## EXERCISE DETAILS
Your output must match the records exactly, line for line.

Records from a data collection
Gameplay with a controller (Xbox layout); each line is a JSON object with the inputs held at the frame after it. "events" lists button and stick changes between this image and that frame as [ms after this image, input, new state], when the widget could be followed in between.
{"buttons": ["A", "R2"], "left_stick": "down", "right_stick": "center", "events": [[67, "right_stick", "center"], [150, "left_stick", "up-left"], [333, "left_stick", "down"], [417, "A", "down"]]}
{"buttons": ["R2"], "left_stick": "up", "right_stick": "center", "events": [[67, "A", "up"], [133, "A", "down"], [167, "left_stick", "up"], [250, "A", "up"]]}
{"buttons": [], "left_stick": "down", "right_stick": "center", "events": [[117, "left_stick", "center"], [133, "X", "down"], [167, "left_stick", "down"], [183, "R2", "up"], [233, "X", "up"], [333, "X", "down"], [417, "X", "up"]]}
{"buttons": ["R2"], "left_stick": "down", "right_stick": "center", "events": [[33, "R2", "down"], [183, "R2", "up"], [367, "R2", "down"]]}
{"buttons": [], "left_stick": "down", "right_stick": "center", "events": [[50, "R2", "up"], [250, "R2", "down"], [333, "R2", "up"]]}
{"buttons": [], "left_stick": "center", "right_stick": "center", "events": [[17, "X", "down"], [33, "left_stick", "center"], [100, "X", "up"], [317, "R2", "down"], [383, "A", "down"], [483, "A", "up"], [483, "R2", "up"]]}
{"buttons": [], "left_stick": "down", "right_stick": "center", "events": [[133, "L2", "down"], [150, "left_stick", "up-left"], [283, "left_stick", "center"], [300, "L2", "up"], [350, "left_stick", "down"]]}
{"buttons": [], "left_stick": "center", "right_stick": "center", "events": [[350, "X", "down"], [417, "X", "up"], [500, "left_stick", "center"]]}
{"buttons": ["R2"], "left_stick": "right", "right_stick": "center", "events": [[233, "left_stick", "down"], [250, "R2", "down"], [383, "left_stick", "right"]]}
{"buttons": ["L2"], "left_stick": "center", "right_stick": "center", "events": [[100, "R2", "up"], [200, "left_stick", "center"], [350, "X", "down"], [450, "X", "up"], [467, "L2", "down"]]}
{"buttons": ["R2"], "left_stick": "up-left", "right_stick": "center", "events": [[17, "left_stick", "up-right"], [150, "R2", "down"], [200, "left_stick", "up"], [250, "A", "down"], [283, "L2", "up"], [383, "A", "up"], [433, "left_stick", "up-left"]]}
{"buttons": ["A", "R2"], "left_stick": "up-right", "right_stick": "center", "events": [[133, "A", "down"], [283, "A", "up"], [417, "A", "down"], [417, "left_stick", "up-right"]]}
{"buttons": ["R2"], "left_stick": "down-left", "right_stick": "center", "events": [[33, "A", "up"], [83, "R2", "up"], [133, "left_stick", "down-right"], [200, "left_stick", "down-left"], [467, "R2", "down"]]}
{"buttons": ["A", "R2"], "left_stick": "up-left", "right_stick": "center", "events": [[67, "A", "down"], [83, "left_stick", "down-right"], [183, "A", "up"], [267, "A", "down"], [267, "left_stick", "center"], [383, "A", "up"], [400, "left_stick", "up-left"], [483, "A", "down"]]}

## OUTPUT BELOW
Gameplay with a controller (Xbox layout); each line is a JSON object with the inputs held at the frame after it. "events" lists button and stick changes between this image and that frame as [ms after this image, input, new state], when the widget could be followed in between.
{"buttons": ["A", "R2"], "left_stick": "down", "right_stick": "center", "events": [[67, "right_stick", "center"], [150, "left_stick", "up-left"], [333, "left_stick", "down"], [417, "A", "down"]]}
{"buttons": ["R2"], "left_stick": "up", "right_stick": "center", "events": [[67, "A", "up"], [133, "A", "down"], [167, "left_stick", "up"], [250, "A", "up"]]}
{"buttons": [], "left_stick": "down", "right_stick": "center", "events": [[117, "left_stick", "center"], [133, "X", "down"], [167, "left_stick", "down"], [183, "R2", "up"], [233, "X", "up"], [333, "X", "down"], [417, "X", "up"]]}
{"buttons": ["R2"], "left_stick": "down", "right_stick": "center", "events": [[33, "R2", "down"], [183, "R2", "up"], [367, "R2", "down"]]}
{"buttons": [], "left_stick": "down", "right_stick": "center", "events": [[50, "R2", "up"], [250, "R2", "down"], [333, "R2", "up"]]}
{"buttons": [], "left_stick": "center", "right_stick": "center", "events": [[17, "X", "down"], [33, "left_stick", "center"], [100, "X", "up"], [317, "R2", "down"], [383, "A", "down"], [483, "A", "up"], [483, "R2", "up"]]}
{"buttons": [], "left_stick": "down", "right_stick": "center", "events": [[133, "L2", "down"], [150, "left_stick", "up-left"], [283, "left_stick", "center"], [300, "L2", "up"], [350, "left_stick", "down"]]}
{"buttons": [], "left_stick": "center", "right_stick": "center", "events": [[350, "X", "down"], [417, "X", "up"], [500, "left_stick", "center"]]}
{"buttons": ["R2"], "left_stick": "right", "right_stick": "center", "events": [[233, "left_stick", "down"], [250, "R2", "down"], [383, "left_stick", "right"]]}
{"buttons": ["L2"], "left_stick": "center", "right_stick": "center", "events": [[100, "R2", "up"], [200, "left_stick", "center"], [350, "X", "down"], [450, "X", "up"], [467, "L2", "down"]]}
{"buttons": ["R2"], "left_stick": "up-left", "right_stick": "center", "events": [[17, "left_stick", "up-right"], [150, "R2", "down"], [200, "left_stick", "up"], [250, "A", "down"], [283, "L2", "up"], [383, "A", "up"], [433, "left_stick", "up-left"]]}
{"buttons": ["A", "R2"], "left_stick": "up-right", "right_stick": "center", "events": [[133, "A", "down"], [283, "A", "up"], [417, "A", "down"], [417, "left_stick", "up-right"]]}
{"buttons": ["R2"], "left_stick": "down-left", "right_stick": "center", "events": [[33, "A", "up"], [83, "R2", "up"], [133, "left_stick", "down-right"], [200, "left_stick", "down-left"], [467, "R2", "down"]]}
{"buttons": ["A", "R2"], "left_stick": "up-left", "right_stick": "center", "events": [[67, "A", "down"], [83, "left_stick", "down-right"], [183, "A", "up"], [267, "A", "down"], [267, "left_stick", "center"], [383, "A", "up"], [400, "left_stick", "up-left"], [483, "A", "down"]]}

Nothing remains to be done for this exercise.